Data provided
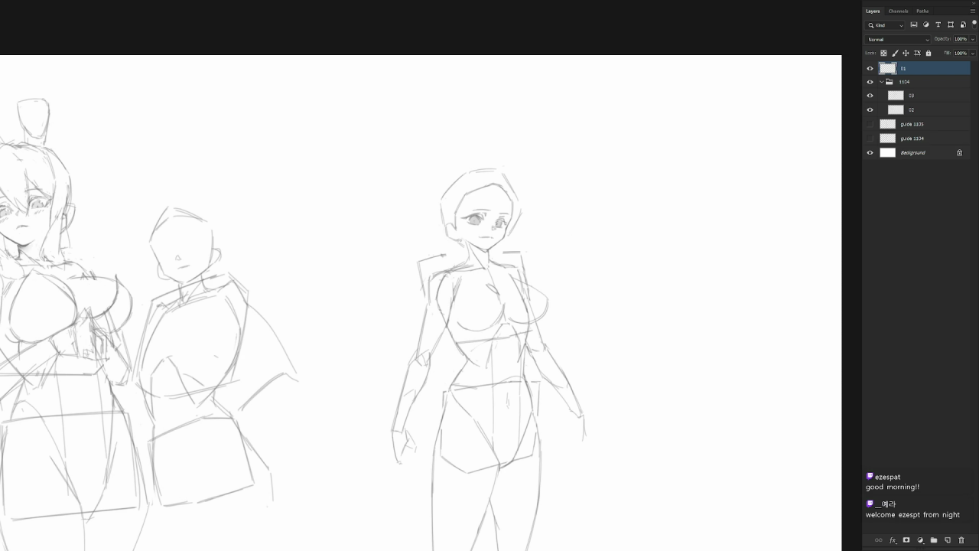
pyautogui.scroll(-3, 533, 247)
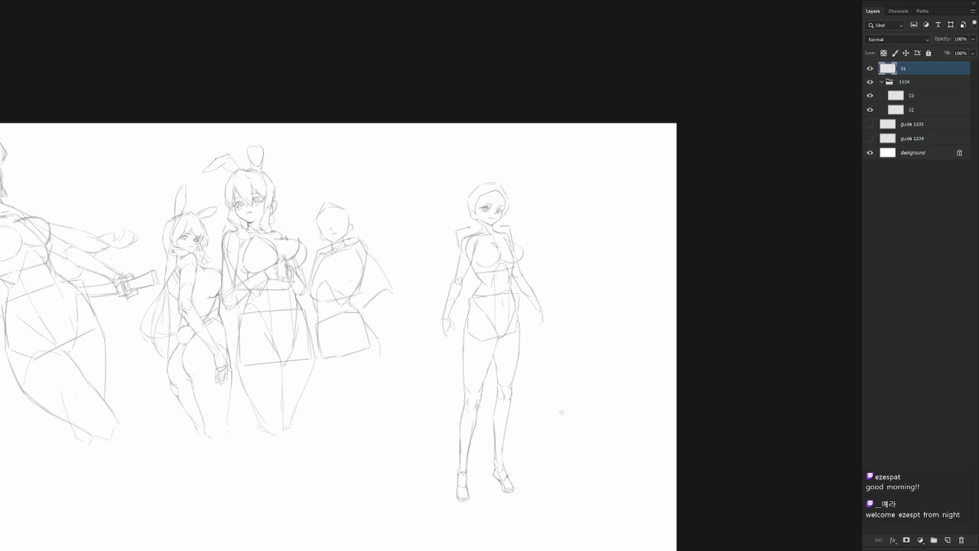
# Move the layer 01 figure left and up toward the other sketches.
pyautogui.moveTo(561, 413); pyautogui.dragTo(564, 378)
pyautogui.moveTo(511, 439)
pyautogui.mouseDown()
pyautogui.moveTo(469, 434)
pyautogui.moveTo(483, 430)
pyautogui.mouseUp()
pyautogui.moveTo(479, 419)
pyautogui.mouseDown()
pyautogui.moveTo(548, 406)
pyautogui.moveTo(594, 416)
pyautogui.moveTo(116, 366)
pyautogui.moveTo(123, 426)
pyautogui.moveTo(151, 376)
pyautogui.moveTo(481, 299)
pyautogui.mouseUp()
pyautogui.scroll(-2, 192, 358)
pyautogui.scroll(2, 529, 345)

What the task asks
In the copy, include no pictures; transcribe every record above verbatim.

Answer below
pyautogui.scroll(-3, 533, 247)
# Move the layer 01 figure left and up toward the other sketches.
pyautogui.moveTo(561, 413); pyautogui.dragTo(564, 378)
pyautogui.moveTo(511, 439)
pyautogui.mouseDown()
pyautogui.moveTo(469, 434)
pyautogui.moveTo(483, 430)
pyautogui.mouseUp()
pyautogui.moveTo(479, 419)
pyautogui.mouseDown()
pyautogui.moveTo(548, 406)
pyautogui.moveTo(594, 416)
pyautogui.moveTo(116, 366)
pyautogui.moveTo(123, 426)
pyautogui.moveTo(151, 376)
pyautogui.moveTo(481, 299)
pyautogui.mouseUp()
pyautogui.scroll(-2, 192, 358)
pyautogui.scroll(2, 529, 345)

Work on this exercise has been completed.